Problem Understanding
Legacy COBOL systems power critical infrastructure — banking, insurance, government — but the engineers who wrote them are retiring. New teams inherit millions of lines of undocumented code and need to understand what it does before they can modernize it. Manual code archaeology is slow, error-prone, and expensive.
The COBOL Challenge
COBOL is effectively absent from modern embedding model training data. Standard code search techniques that work well for Python or JavaScript fail badly — the embedding model doesn't understand COBOL syntax, naming conventions, or structure. A query like “where are customer totals calculated” won't match PERFORM CALCULATE-CUSTOMER-TOTALS through semantic similarity alone.

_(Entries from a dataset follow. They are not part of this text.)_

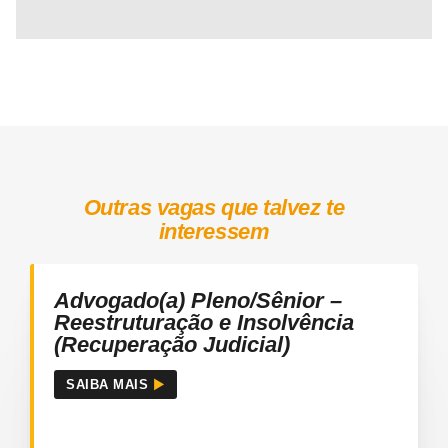
Outras vagas que talvez te
interessem
Advogado(a) Pleno/Sênior –
Reestruturação e Insolvência
(Recuperação Judicial)
SAIBA MAIS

The key insight was metadata headers. By prepending structural context — [FILE: accounts.cbl] [FUNCTION: CALCULATE-CUSTOMER-TOTALS] [DIVISION: PROCEDURE] — before embedding each chunk, the model can leverage the natural-language anchors it does understand. Combined with SPLADE sparse vectors that provide exact lexical matching, this hybrid approach recovers most of the retrieval quality lost to the training gap.
Why Custom RAG
I evaluated LangChain and LlamaIndex early on. Both add significant abstraction overhead for what turned out to be a straightforward pipeline: encode, search, rerank, generate. The core retrieval logic is ~100 lines. What needed custom attention was the language-specific parsing — 7 parsers that understand COBOL divisions, C function boundaries, Fortran subroutines, and JCL job steps. No framework provides that.

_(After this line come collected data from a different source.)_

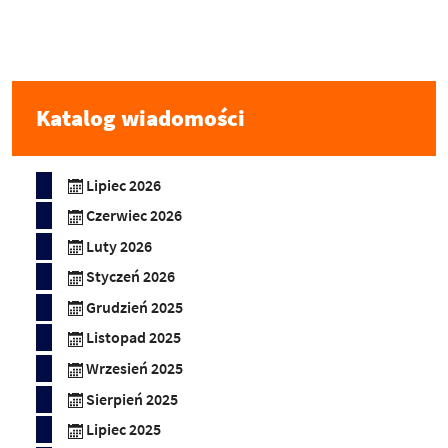
Katalog wiadomości
Lipiec 2026
Czerwiec 2026
Luty 2026
Styczeń 2026
Grudzień 2025
Listopad 2025
Wrzesień 2025
Sierpień 2025
Lipiec 2025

The custom pipeline also gave me full control over the embedding strategy. The metadata-header approach, SPLADE integration, and codebase-scoped filtering all required direct access to the indexing and retrieval logic — exactly the layers that frameworks abstract away.
Hybrid Search
Dense embeddings capture semantic meaning but miss exact identifiers. Sparse vectors (SPLADE) capture lexical matches but miss synonyms and paraphrases. Reciprocal Rank Fusion combines both rankings in a single Qdrant query — no external orchestration needed. This was the deciding factor for choosing Qdrant over alternatives that require manual fusion.
Trade-offs
- Regex parsers over tree-sitter: tree-sitter-cobol has 32 GitHub stars and is immature. Regex gives 95% coverage with zero external dependencies. C uses tree-sitter because the grammar is mature.
- Free-tier LLMs over GPT-4: Cerebras provides 1M tokens/day free at 2000+ tokens/sec. Quality is sufficient for code explanation — the retrieval pipeline does the heavy lifting.
- Single Qdrant collection: All 6 codebases share one collection with a
codebasefield for filtering. Simpler operations, single backup, one index to maintain. - Embedding cache by content hash: Unchanged chunks skip re-embedding on reingest. Saves API calls and time when only a few files change.
What I'd Build Next
A codebase-wide dependency graph that traces PERFORM chains and COPY statements across files — enabling impact analysis queries like “what breaks if I change this copybook?” Language support for CICS and DB2 embedded SQL. And a fine-tuned embedding model on a COBOL corpus to close the training gap without relying on metadata headers.